• [WORK ORDER]: Copy out, character for character, the lines in the rows below from the line with "فروش ماشین آلات نانوایی" up to and including the line with "تبلیغات ماشین آلات".

• [RECORDS FOR THE EXERCISE]:
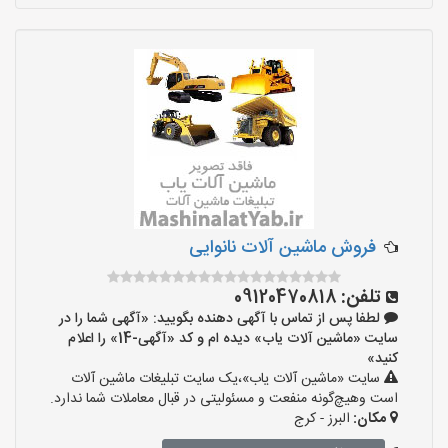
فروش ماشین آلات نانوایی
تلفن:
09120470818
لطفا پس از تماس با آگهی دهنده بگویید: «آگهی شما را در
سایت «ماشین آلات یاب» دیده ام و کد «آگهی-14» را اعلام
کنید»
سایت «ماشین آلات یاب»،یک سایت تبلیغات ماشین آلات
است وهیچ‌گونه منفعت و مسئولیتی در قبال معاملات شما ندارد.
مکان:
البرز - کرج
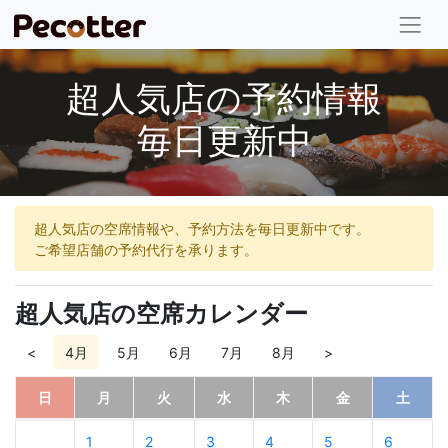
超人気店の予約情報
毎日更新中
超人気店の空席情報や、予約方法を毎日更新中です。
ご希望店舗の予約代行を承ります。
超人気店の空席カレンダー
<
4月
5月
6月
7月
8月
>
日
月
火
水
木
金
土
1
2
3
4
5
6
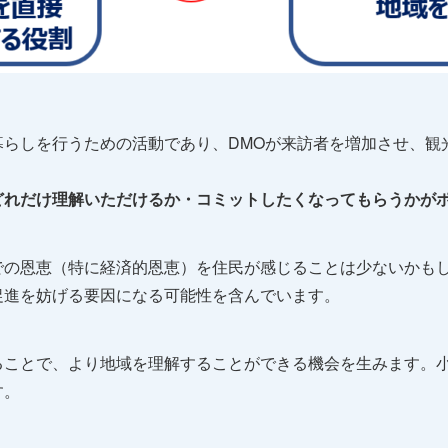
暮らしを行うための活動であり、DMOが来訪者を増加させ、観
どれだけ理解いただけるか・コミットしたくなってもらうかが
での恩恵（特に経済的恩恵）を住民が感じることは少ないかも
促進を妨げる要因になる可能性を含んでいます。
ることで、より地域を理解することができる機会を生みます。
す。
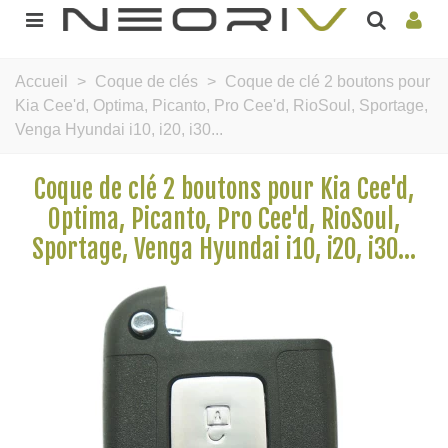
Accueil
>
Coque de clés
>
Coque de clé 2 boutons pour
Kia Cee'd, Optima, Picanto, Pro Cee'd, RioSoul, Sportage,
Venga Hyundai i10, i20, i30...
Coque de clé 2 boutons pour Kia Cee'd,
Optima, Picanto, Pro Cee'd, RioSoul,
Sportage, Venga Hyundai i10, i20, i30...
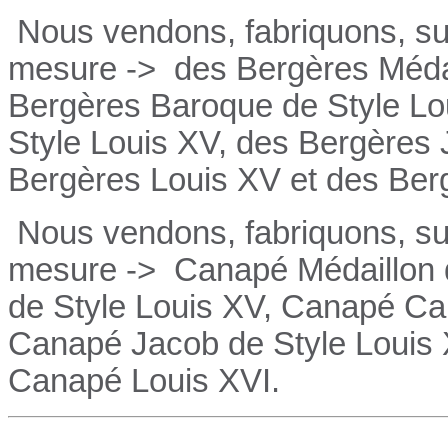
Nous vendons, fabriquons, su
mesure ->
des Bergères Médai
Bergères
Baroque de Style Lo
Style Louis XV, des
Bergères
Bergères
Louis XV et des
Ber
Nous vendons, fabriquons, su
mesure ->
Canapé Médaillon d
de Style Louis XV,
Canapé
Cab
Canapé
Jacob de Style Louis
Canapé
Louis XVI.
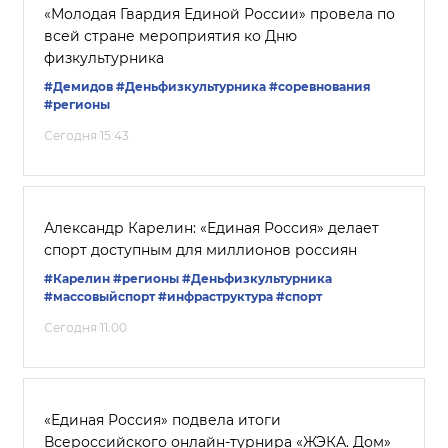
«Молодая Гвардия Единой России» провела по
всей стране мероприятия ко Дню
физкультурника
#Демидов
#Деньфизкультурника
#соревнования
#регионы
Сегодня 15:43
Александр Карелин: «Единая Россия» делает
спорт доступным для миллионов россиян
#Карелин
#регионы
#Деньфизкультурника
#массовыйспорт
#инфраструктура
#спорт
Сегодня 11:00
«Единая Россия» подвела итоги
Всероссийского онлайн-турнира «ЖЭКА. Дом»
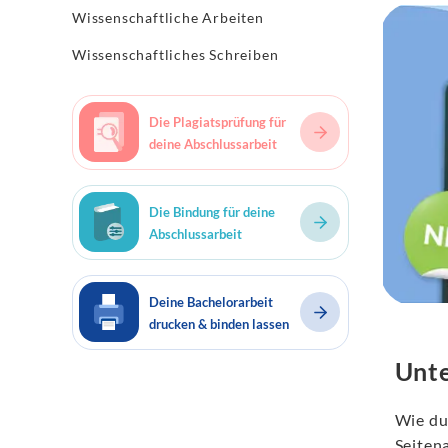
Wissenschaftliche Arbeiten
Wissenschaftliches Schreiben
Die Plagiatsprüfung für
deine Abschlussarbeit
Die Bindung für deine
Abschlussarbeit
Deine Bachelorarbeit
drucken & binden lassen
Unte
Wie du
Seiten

==

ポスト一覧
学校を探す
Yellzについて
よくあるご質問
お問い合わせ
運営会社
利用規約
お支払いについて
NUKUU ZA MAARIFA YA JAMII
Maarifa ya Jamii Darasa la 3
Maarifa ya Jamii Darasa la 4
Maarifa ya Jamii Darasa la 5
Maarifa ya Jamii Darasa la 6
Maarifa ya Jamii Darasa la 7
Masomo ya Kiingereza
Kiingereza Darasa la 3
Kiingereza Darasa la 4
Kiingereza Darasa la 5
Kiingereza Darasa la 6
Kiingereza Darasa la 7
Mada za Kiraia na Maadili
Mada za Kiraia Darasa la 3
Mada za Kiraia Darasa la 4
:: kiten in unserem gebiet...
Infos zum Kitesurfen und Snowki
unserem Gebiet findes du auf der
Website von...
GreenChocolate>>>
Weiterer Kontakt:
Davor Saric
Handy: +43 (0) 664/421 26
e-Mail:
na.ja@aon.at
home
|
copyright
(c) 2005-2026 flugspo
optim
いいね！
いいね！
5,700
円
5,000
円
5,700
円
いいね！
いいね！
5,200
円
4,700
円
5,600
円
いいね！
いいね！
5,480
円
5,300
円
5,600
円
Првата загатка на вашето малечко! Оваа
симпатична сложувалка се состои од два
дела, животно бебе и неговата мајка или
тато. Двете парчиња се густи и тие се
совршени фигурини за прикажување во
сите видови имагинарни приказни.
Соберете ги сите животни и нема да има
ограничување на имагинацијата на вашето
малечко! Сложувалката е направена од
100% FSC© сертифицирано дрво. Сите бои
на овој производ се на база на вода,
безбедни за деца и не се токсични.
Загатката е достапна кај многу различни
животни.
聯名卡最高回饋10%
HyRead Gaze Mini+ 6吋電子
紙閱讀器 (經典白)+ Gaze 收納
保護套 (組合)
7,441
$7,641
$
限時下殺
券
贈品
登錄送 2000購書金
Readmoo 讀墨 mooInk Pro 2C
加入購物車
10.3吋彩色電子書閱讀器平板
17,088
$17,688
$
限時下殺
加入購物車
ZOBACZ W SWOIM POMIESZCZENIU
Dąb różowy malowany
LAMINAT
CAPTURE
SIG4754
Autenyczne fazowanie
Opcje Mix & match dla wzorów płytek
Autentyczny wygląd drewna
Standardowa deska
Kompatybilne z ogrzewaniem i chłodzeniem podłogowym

• [REPLY]:
فروش ماشین آلات نانوایی
تلفن:
09120470818
لطفا پس از تماس با آگهی دهنده بگویید: «آگهی شما را در
سایت «ماشین آلات یاب» دیده ام و کد «آگهی-14» را اعلام
کنید»
سایت «ماشین آلات یاب»،یک سایت تبلیغات ماشین آلات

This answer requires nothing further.